Pitbull attacks five-year-old girl in Didsbury
Dog's unprovoked actions send child to hospital
Tuesday, Dec 13, 2011 06:00 am
A recent unprovoked pit bull attack on a young child sparked discussion of enacting a dangerous dog bylaw or policy at a recent Committee of the Whole meeting.
The child, a five-year-old girl, was taken to the Alberta Children’s Hospital for stitches, and may potentially need plastic surgery due to the scalp injuries.
The Dec. 3 attack occurred in a residence on 20th Avenue in Didsbury. The four-year-old pit bull had been placed in a room with the door shut initially.
However, RCMP said someone opened the door, not realizing that the dog was in the room. The dog ran for the girl without provocation, according to the RCMP.
Witnesses at the scene called the RCMP to report the incident at around 1:40 p.m.

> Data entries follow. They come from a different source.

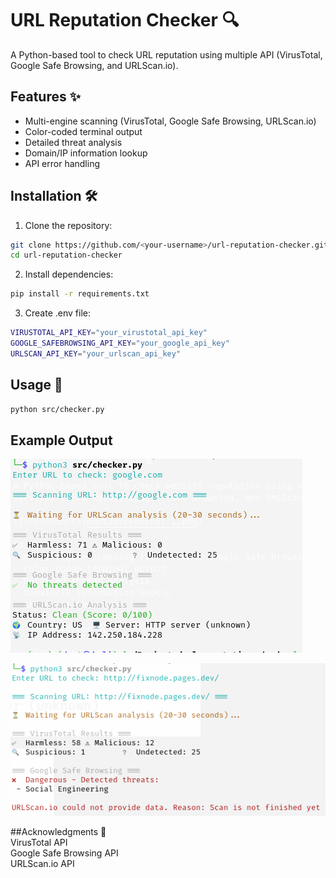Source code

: # URL Reputation Checker 🔍

A Python-based tool to check URL reputation using multiple API (VirusTotal, Google Safe Browsing, and URLScan.io).

## Features ✨
- Multi-engine scanning (VirusTotal, Google Safe Browsing, URLScan.io)
- Color-coded terminal output
- Detailed threat analysis
- Domain/IP information lookup
- API error handling

## Installation 🛠️

1. Clone the repository:
```bash
git clone https://github.com/<your-username>/url-reputation-checker.git
cd url-reputation-checker
```

2. Install dependencies:
```bash
pip install -r requirements.txt

```

3. Create .env file:
```bash
VIRUSTOTAL_API_KEY="your_virustotal_api_key"
GOOGLE_SAFEBROWSING_API_KEY="your_google_api_key"
URLSCAN_API_KEY="your_urlscan_api_key"
```

## Usage 🚀
```bash
python src/checker.py
```

## Example Output

![Screenshot-1](docs/screenshot-1.png)

![Screenshot-1](docs/screenshot-2.png)

##Acknowledgments 🙏\
VirusTotal API\
Google Safe Browsing API\
URLScan.io API
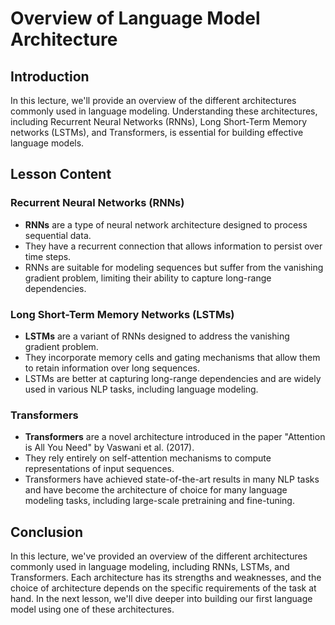 # Overview of Language Model Architecture

## Introduction

In this lecture, we'll provide an overview of the different architectures commonly used in language modeling. Understanding these architectures, including Recurrent Neural Networks (RNNs), Long Short-Term Memory networks (LSTMs), and Transformers, is essential for building effective language models.

## Lesson Content

### Recurrent Neural Networks (RNNs)

- **RNNs** are a type of neural network architecture designed to process sequential data.
- They have a recurrent connection that allows information to persist over time steps.
- RNNs are suitable for modeling sequences but suffer from the vanishing gradient problem, limiting their ability to capture long-range dependencies.

### Long Short-Term Memory Networks (LSTMs)

- **LSTMs** are a variant of RNNs designed to address the vanishing gradient problem.
- They incorporate memory cells and gating mechanisms that allow them to retain information over long sequences.
- LSTMs are better at capturing long-range dependencies and are widely used in various NLP tasks, including language modeling.

### Transformers

- **Transformers** are a novel architecture introduced in the paper "Attention is All You Need" by Vaswani et al. (2017).
- They rely entirely on self-attention mechanisms to compute representations of input sequences.
- Transformers have achieved state-of-the-art results in many NLP tasks and have become the architecture of choice for many language modeling tasks, including large-scale pretraining and fine-tuning.

## Conclusion

In this lecture, we've provided an overview of the different architectures commonly used in language modeling, including RNNs, LSTMs, and Transformers. Each architecture has its strengths and weaknesses, and the choice of architecture depends on the specific requirements of the task at hand. In the next lesson, we'll dive deeper into building our first language model using one of these architectures.
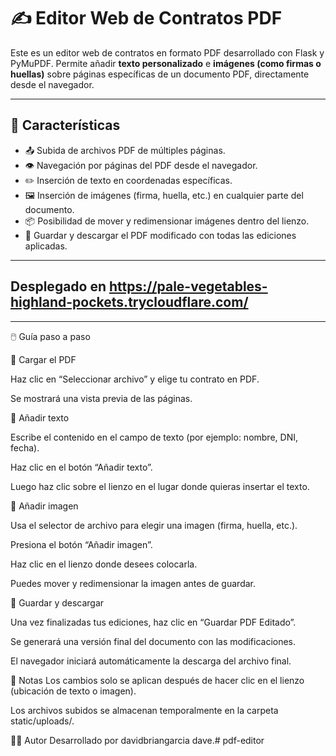# ✍️ Editor Web de Contratos PDF

Este es un editor web de contratos en formato PDF desarrollado con Flask y PyMuPDF. Permite añadir **texto personalizado** e **imágenes (como firmas o huellas)** sobre páginas específicas de un documento PDF, directamente desde el navegador.

---

## 🚀 Características

- 📤 Subida de archivos PDF de múltiples páginas.
- 👁️ Navegación por páginas del PDF desde el navegador.
- ✏️ Inserción de texto en coordenadas específicas.
- 🖼️ Inserción de imágenes (firma, huella, etc.) en cualquier parte del documento.
- 📦 Posibilidad de mover y redimensionar imágenes dentro del lienzo.
- 💾 Guardar y descargar el PDF modificado con todas las ediciones aplicadas.

---

## Desplegado en https://pale-vegetables-highland-pockets.trycloudflare.com/

---

🖱️ Guía paso a paso

🔹 Cargar el PDF


Haz clic en “Seleccionar archivo” y elige tu contrato en PDF.


Se mostrará una vista previa de las páginas.


🔹 Añadir texto


Escribe el contenido en el campo de texto (por ejemplo: nombre, DNI, fecha).


Haz clic en el botón “Añadir texto”.


Luego haz clic sobre el lienzo en el lugar donde quieras insertar el texto.


🔹 Añadir imagen

Usa el selector de archivo para elegir una imagen (firma, huella, etc.).


Presiona el botón “Añadir imagen”.


Haz clic en el lienzo donde desees colocarla.


Puedes mover y redimensionar la imagen antes de guardar.

🔹 Guardar y descargar

Una vez finalizadas tus ediciones, haz clic en “Guardar PDF Editado”.


Se generará una versión final del documento con las modificaciones.


El navegador iniciará automáticamente la descarga del archivo final.


📌 Notas
Los cambios solo se aplican después de hacer clic en el lienzo (ubicación de texto o imagen).

Los archivos subidos se almacenan temporalmente en la carpeta static/uploads/.

🧑‍💻 Autor
Desarrollado por davidbriangarcia dave.# pdf-editor
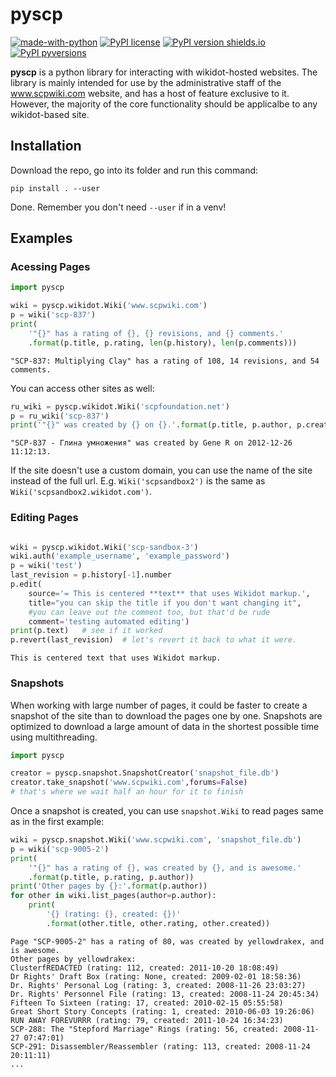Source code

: # pyscp

[![made-with-python](https://img.shields.io/badge/Made%20with-Python-1f425f.svg)](https://www.python.org/)
[![PyPI license](https://img.shields.io/pypi/l/pyscp.svg)](https://pypi.python.org/pypi/pyscp/)
[![PyPI version shields.io](https://img.shields.io/pypi/v/pyscp.svg)](https://pypi.python.org/pypi/pyscp/)
[![PyPI pyversions](https://img.shields.io/pypi/pyversions/pyscp.svg)](https://pypi.python.org/pypi/pyscp/)

**pyscp** is a python library for interacting with wikidot-hosted websites. The library is mainly intended for use by the administrative staff of the www.scpwiki.com website, and has a host of feature exclusive to it. However, the majority of the core functionality should be applicalbe to any wikidot-based site.

## Installation

Download the repo, go into its folder and run this command:
```
pip install . --user
```
Done. Remember you don't need ```--user``` if in a venv!

## Examples

### Acessing Pages

```python
import pyscp

wiki = pyscp.wikidot.Wiki('www.scpwiki.com')
p = wiki('scp-837')
print(
    '"{}" has a rating of {}, {} revisions, and {} comments.'
    .format(p.title, p.rating, len(p.history), len(p.comments)))
```
```
"SCP-837: Multiplying Clay" has a rating of 108, 14 revisions, and 54 comments.
```

You can access other sites as well:

```python
ru_wiki = pyscp.wikidot.Wiki('scpfoundation.net')
p = ru_wiki('scp-837')
print('"{}" was created by {} on {}.'.format(p.title, p.author, p.created))
```
```
"SCP-837 - Глина умножения" was created by Gene R on 2012-12-26 11:12:13.
```

If the site doesn't use a custom domain, you can use the name of the site instead of the full url. E.g. `Wiki('scpsandbox2')` is the same as `Wiki('scpsandbox2.wikidot.com')`.

### Editing Pages

```python

wiki = pyscp.wikidot.Wiki('scp-sandbox-3')
wiki.auth('example_username', 'example_password')
p = wiki('test')
last_revision = p.history[-1].number
p.edit(
    source='= This is centered **text** that uses Wikidot markup.',
    title="you can skip the title if you don't want changing it",
    #you can leave out the comment too, but that'd be rude
    comment='testing automated editing')
print(p.text)   # see if it worked
p.revert(last_revision)  # let's revert it back to what it were.
```
```
This is centered text that uses Wikidot markup.
```


### Snapshots

When working with large number of pages, it could be faster to create a snapshot of the site than to download the pages one by one. Snapshots are optimized to download a large amount of data in the shortest possible time using multithreading.

```python
import pyscp

creator = pyscp.snapshot.SnapshotCreator('snapshot_file.db')
creator.take_snapshot('www.scpwiki.com',forums=False)
# that's where we wait half an hour for it to finish
```

Once a snapshot is created, you can use `snapshot.Wiki` to read pages same as in the first example:

```python
wiki = pyscp.snapshot.Wiki('www.scpwiki.com', 'snapshot_file.db')
p = wiki('scp-9005-2')
print(
    '"{}" has a rating of {}, was created by {}, and is awesome.'
    .format(p.title, p.rating, p.author))
print('Other pages by {}:'.format(p.author))
for other in wiki.list_pages(author=p.author):
    print(
        '{} (rating: {}, created: {})'
        .format(other.title, other.rating, other.created))
```
```
Page "SCP-9005-2" has a rating of 80, was created by yellowdrakex, and is awesome.
Other pages by yellowdrakex:
ClusterfREDACTED (rating: 112, created: 2011-10-20 18:08:49)
Dr Rights' Draft Box (rating: None, created: 2009-02-01 18:58:36)
Dr. Rights' Personal Log (rating: 3, created: 2008-11-26 23:03:27)
Dr. Rights' Personnel File (rating: 13, created: 2008-11-24 20:45:34)
Fifteen To Sixteen (rating: 17, created: 2010-02-15 05:55:58)
Great Short Story Concepts (rating: 1, created: 2010-06-03 19:26:06)
RUN AWAY FOREVURRR (rating: 79, created: 2011-10-24 16:34:23)
SCP-288: The "Stepford Marriage" Rings (rating: 56, created: 2008-11-27 07:47:01)
SCP-291: Disassembler/Reassembler (rating: 113, created: 2008-11-24 20:11:11)
...
```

The dog has been transported to the Calgary Humane Society for quarantine and is being monitored for rabies.
“The owners of the dog have been co-operative and will be seeking destruction of the dog,” said Sgt. Jeff Jacobson.
Following the rabies monitoring, RCMP said the dog will be destroyed. RCMP and local peace officers are continuing to investigate the incident.
In response to this and recalling previous dog incidents, on Dec. 6 Committee of the Whole members discussed ways of avoiding such situations through a dangerous dog policy or bylaw.
“A dangerous dog in the policy should be defined based on incidences concerning it, not its breed,” said councillor Lavar Adams. “In reality, dogs bite, all dogs can bite.”
However, dealing with specific reported dogs did little in terms of being pre-emptive, according to Mayor Brian Wittal.
“The point of the policy is to do something pre-emptive, before these incidents happen,” said Wittal. “But to do that, it may mean picking and choosing which dogs are considered ‘dangerous’ by breed, and that’s not what we want to do.”
Didsbury has seen previous dog incidents with breeds that were not pit bulls. The most recent reported attacks in the recent past have been unprovoked bites by a Jack Russel terrier and a akita.